Le débat sur le port du voile intégral occupe aujourd'hui le champ national. Mais les conclusions de la mission d'information parlementaire ne manqueront pas d'être scrutées et commentées dans d'autres pays. Depuis des siècles, les débats menés en France ont eu des répercussions en Europe et dans le monde. Au-delà des polémiques qu'elles pourront alimenter sur notre modèle, ces conclusions devront également servir à adresser un message de soutien appuyé de notre République aux femmes du monde vivant encore par millions sous l'oppression du voile intégral.

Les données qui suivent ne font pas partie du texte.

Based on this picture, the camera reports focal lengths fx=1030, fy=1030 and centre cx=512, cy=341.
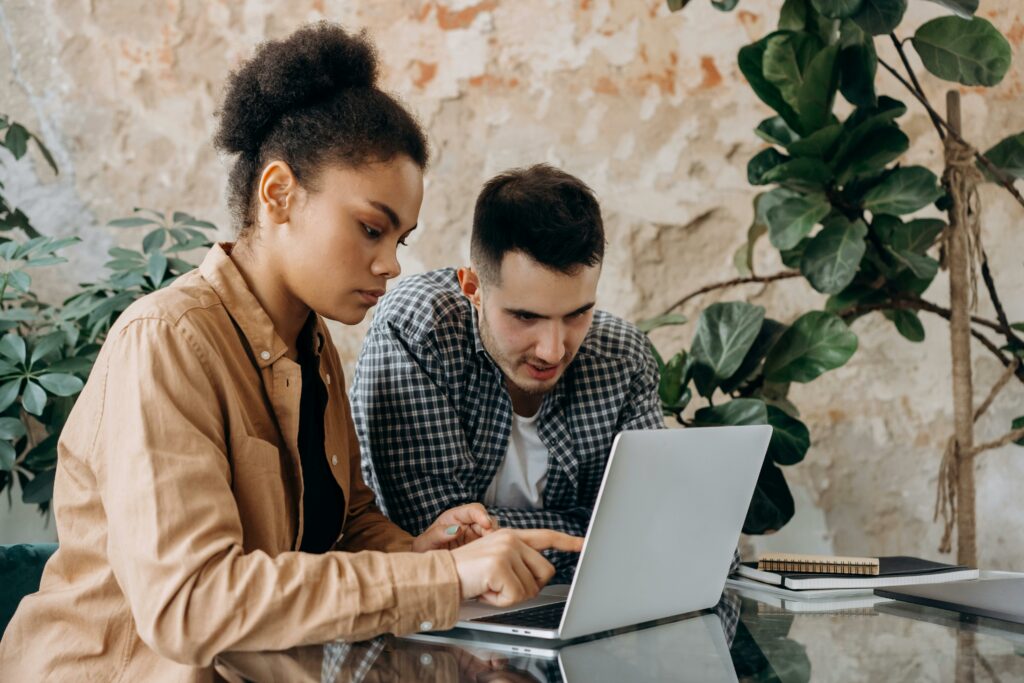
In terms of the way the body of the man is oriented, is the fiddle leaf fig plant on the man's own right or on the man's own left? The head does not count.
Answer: on the man's own left

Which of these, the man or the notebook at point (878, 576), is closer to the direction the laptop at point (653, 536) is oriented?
the man

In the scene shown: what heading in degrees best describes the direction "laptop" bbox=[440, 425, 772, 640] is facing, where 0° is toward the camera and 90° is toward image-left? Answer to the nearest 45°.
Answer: approximately 135°

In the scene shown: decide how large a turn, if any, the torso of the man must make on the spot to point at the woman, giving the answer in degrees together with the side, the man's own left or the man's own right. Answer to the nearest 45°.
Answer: approximately 90° to the man's own right

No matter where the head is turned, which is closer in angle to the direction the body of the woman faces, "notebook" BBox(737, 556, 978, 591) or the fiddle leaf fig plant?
the notebook

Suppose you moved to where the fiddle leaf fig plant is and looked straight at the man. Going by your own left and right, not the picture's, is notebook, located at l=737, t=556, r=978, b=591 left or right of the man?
left

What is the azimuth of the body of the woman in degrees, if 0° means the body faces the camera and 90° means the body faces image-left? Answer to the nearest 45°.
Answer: approximately 315°
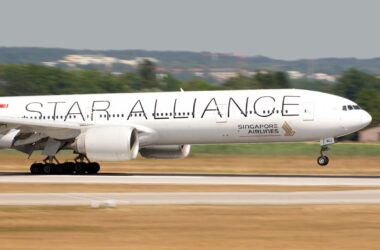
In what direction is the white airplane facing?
to the viewer's right
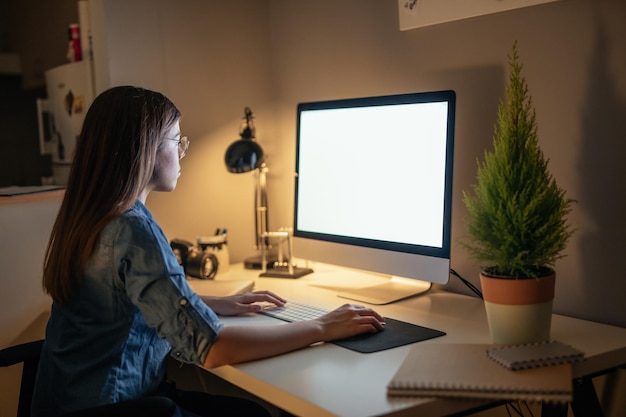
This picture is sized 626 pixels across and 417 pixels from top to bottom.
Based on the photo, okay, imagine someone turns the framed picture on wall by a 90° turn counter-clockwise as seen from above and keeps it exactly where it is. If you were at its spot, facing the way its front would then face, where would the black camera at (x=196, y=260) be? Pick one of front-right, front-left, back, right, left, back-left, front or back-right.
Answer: back-right

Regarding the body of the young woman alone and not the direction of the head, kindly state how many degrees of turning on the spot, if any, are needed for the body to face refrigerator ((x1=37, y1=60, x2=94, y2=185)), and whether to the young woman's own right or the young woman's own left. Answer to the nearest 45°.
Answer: approximately 45° to the young woman's own left

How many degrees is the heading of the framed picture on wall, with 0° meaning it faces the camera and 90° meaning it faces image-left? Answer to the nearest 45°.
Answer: approximately 45°

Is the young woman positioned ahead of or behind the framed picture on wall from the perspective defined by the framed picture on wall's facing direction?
ahead

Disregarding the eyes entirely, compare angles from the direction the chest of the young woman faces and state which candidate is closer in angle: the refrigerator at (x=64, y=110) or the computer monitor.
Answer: the computer monitor

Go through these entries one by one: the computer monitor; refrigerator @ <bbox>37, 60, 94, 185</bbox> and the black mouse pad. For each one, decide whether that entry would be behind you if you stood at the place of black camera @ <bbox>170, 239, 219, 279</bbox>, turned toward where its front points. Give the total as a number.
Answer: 1

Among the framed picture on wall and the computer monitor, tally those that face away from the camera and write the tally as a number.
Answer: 0

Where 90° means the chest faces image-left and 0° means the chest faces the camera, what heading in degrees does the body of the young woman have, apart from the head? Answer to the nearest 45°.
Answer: approximately 225°

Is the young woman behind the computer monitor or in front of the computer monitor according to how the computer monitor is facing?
in front

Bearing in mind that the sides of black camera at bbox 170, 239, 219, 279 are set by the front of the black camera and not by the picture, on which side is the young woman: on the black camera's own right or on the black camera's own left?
on the black camera's own right

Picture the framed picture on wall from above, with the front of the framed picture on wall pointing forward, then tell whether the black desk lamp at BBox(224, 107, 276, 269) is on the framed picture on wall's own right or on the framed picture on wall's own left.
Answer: on the framed picture on wall's own right
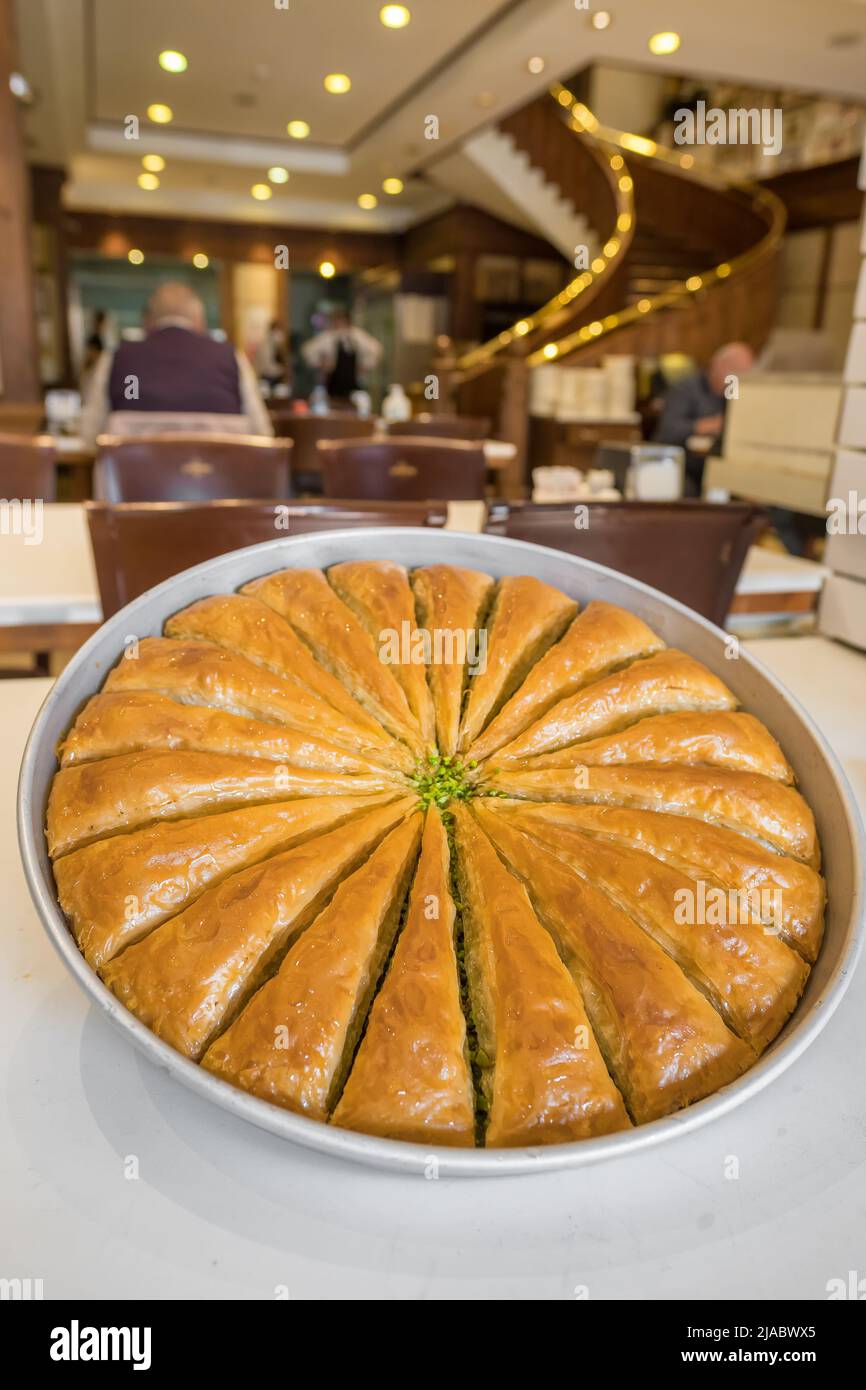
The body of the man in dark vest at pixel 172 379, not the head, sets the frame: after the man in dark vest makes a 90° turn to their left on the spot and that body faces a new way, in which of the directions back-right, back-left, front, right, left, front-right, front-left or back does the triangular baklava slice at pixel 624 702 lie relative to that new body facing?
left

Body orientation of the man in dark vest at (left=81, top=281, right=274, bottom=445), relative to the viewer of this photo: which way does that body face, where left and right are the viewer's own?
facing away from the viewer

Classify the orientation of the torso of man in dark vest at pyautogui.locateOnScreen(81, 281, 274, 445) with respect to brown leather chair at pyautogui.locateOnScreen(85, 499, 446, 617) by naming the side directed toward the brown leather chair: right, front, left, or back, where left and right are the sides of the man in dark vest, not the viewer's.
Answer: back

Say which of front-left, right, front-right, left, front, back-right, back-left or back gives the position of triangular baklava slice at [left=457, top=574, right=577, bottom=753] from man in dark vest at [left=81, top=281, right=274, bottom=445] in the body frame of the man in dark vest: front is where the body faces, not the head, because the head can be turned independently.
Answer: back

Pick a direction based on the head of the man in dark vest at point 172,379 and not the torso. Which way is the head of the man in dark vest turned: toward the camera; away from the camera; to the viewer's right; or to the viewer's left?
away from the camera

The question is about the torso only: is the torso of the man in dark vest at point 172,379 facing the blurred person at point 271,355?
yes

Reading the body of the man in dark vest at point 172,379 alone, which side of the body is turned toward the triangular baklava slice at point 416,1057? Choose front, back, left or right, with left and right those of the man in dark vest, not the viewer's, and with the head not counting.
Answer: back

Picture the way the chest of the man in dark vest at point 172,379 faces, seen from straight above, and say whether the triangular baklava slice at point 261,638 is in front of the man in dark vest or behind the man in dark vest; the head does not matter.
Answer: behind

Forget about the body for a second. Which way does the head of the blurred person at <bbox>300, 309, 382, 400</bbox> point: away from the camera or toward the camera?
toward the camera

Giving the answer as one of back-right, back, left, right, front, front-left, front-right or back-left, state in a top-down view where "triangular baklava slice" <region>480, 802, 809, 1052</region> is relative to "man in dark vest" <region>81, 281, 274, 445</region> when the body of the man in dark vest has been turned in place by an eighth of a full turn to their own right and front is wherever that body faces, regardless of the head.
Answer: back-right
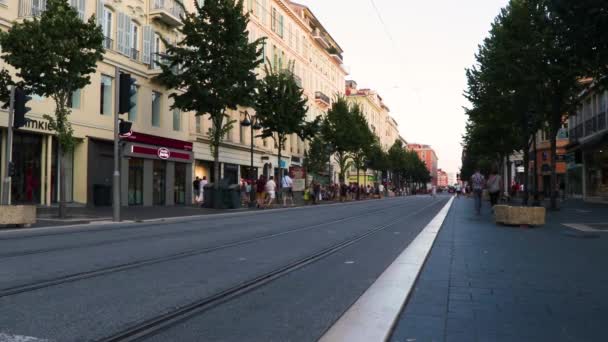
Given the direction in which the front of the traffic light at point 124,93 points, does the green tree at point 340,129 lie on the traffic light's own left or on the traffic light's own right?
on the traffic light's own left

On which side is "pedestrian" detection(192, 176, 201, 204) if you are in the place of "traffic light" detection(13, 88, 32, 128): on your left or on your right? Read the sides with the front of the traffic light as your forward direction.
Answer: on your left

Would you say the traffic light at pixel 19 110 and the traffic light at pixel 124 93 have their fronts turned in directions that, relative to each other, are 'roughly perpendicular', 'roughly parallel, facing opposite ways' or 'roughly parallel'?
roughly parallel
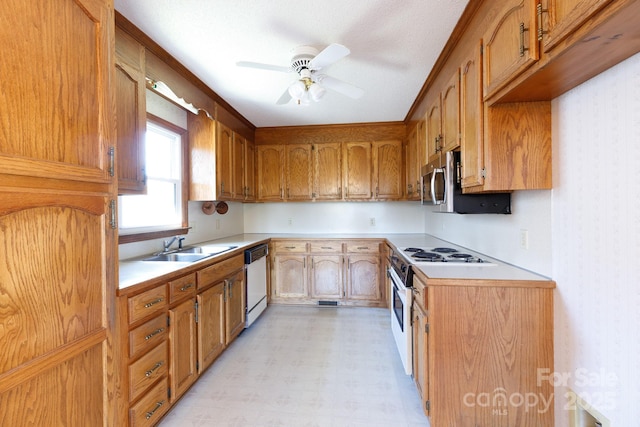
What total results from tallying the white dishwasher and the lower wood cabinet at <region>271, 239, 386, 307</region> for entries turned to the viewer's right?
1

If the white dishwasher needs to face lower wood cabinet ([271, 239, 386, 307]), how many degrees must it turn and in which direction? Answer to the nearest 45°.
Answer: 0° — it already faces it

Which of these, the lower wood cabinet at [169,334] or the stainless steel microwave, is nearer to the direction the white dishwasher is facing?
the stainless steel microwave

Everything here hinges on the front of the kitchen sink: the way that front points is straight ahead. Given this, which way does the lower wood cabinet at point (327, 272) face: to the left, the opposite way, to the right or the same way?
to the right

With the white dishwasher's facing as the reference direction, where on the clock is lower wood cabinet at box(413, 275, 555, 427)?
The lower wood cabinet is roughly at 2 o'clock from the white dishwasher.

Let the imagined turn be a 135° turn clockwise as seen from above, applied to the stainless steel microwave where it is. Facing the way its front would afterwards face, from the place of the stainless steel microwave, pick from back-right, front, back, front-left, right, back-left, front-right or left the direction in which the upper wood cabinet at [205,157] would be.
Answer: left

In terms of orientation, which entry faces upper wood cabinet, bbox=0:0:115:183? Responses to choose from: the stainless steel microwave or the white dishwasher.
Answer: the stainless steel microwave

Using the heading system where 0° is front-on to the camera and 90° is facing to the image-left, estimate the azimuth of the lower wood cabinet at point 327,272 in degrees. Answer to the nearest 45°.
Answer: approximately 0°

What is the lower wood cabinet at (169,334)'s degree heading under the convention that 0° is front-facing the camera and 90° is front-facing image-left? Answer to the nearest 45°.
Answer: approximately 315°

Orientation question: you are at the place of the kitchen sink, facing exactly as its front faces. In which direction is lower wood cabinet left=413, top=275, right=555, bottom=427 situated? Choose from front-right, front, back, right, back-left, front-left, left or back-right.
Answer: front

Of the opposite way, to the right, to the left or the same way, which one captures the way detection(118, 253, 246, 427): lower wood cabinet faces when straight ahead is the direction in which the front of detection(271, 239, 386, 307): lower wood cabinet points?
to the left

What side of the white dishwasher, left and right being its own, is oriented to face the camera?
right

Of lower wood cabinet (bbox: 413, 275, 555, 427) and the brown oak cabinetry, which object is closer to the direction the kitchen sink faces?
the lower wood cabinet

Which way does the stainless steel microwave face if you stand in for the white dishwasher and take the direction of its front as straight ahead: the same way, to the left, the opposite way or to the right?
the opposite way
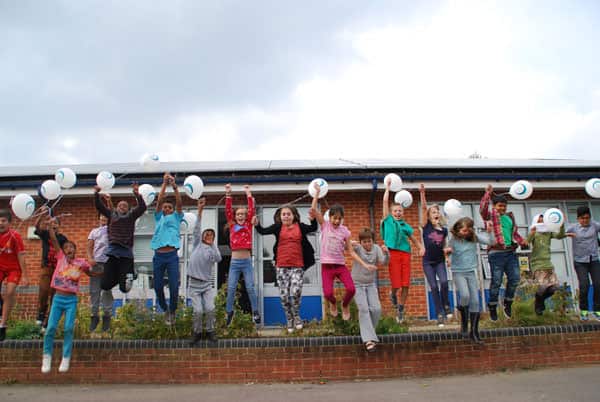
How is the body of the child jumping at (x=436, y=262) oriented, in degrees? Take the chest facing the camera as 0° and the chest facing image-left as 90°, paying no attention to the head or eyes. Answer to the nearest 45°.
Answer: approximately 0°

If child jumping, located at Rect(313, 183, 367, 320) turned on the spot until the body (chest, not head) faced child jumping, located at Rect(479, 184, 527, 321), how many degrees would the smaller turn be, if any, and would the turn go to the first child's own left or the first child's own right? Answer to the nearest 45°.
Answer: approximately 90° to the first child's own left

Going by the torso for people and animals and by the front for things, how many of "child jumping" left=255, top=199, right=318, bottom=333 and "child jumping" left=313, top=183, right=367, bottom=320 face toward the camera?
2

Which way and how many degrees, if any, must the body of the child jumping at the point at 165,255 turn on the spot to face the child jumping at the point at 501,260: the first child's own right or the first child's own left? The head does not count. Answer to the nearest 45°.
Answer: approximately 90° to the first child's own left
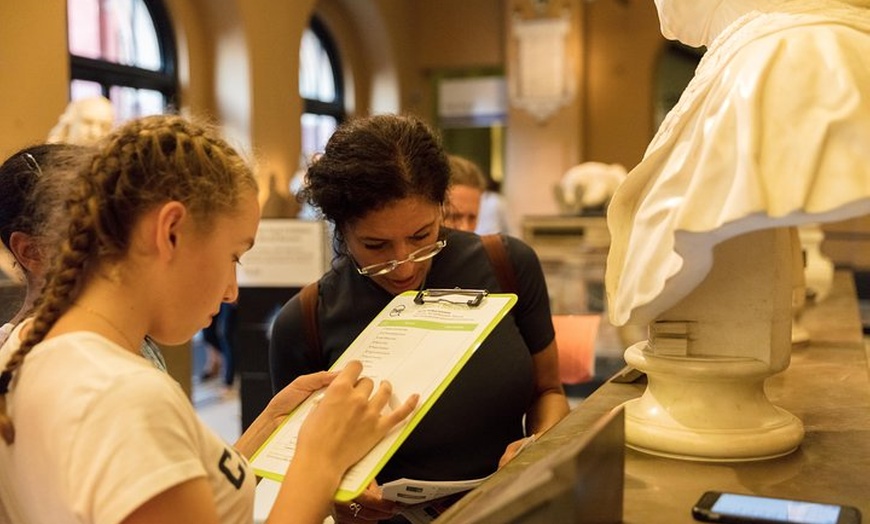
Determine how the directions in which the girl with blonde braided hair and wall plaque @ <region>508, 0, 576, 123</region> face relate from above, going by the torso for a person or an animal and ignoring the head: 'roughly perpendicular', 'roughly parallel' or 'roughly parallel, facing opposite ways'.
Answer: roughly perpendicular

En conclusion, la LICRA est convaincue que le voile intégral constitue à plusieurs égards une atteinte au « vivre ensemble ». Toutefois, dans ce débat comme dans ses conclusions, elle insiste pour qu'on ne s'enferme pas à double tour dans un choix binaire, et souvent démagogique, entre acceptation et interdiction du port du voile intégral. Il faut dépasser le circonstanciel pour s'inscrire dans l'universel. Pour la LICRA, la question soulevée par la mission d'information parlementaire sur le port du voile intégral en France est plus large que son intitulé n'y prétend. Elle interpelle très clairement notre société sur la multiplication des signes ostensibles et sectaires dans l'espace citoyen. Elle interpelle la République sur ce qu'elle est en droit d'accepter au nom des principes qui sont les siens.

La LICRA encourage aujourd'hui la République française et ses représentants à élaborer un principe législatif interdisant sur son territoire tout comportement en société qui serait incompatible avec les valeurs essentielles de la communauté française. Ce nouveau principe législatif doit réussir le tour de force d'être à la fois un texte de combat, réaffirmant et imposant le respect des principes de la République comme dénominateur commun, et une loi d'apaisement oeuvrant à la conciliation du vivre ensemble et du pluralisme dans la cité.